When you talk to people from Microsoft
They’re all “aw shucks” about Trace Flags.
- “Don’t really need’em!”
- “Eh, haven’t used one in years.”
- “Sometimes they’re good for troubleshooting, but…”
Then you hop on a managed instance (where you’re not allowed to turn Trace Flags on or off), and you see what they have turned on.

If you head over to Konstantin Taranov’s GitHub repo for Trace Flags, you can decode some of them.
Missing from the list:
- 2591
- 3447 (but 3448 is there, which is supposed to help fix an issue with hung Mirrored databases)
- 3978
- 4141
- 5521
- 7838
- 8037
- 8054
- 8057
- 8063
- 8065
- 9041
- 9537
- 9570
- 9883
- 9905
- 9934
- 9940
- 9941
See where I’m going with this? Konstantin has a GREAT LIST but there are still 19 unknowns enabled on every Managed Instance.
Kinda makes you wonder what all these Trace Flags are up to behind the Redmond Curtain.
If you know what any of them do, feel free to leave a comment — or better yet, add an Issue for Konstantin so he can keep his list up to date.
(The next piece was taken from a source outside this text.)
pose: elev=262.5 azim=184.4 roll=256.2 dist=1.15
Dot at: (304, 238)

Some of them are startup Trace Flags, so if you’re aiming to do some poking around, it may not help you to just flip them on.

Thanks for reading!
5 Comments. Leave new
i’m not familiar with any of those yet… but i’m really surprised that 4199 isn’t in the list of enabled trace flags. Even though the database scoped config option QUERY_OPTIMIZER_HOTFIXES *should* be equivalent… cases of it being late and having to catch up keep being discovered.
I’m not either, but perhaps they’d be helpful to people suffering from VM Problems®
😉
I can’t believe it took me 5 years to notice this XTC reference. Trace Flags on MI still haunt us all.
Andrew Notarian, Mayor of Simpleton
And days later, I’m still singing that dang song, hahaha.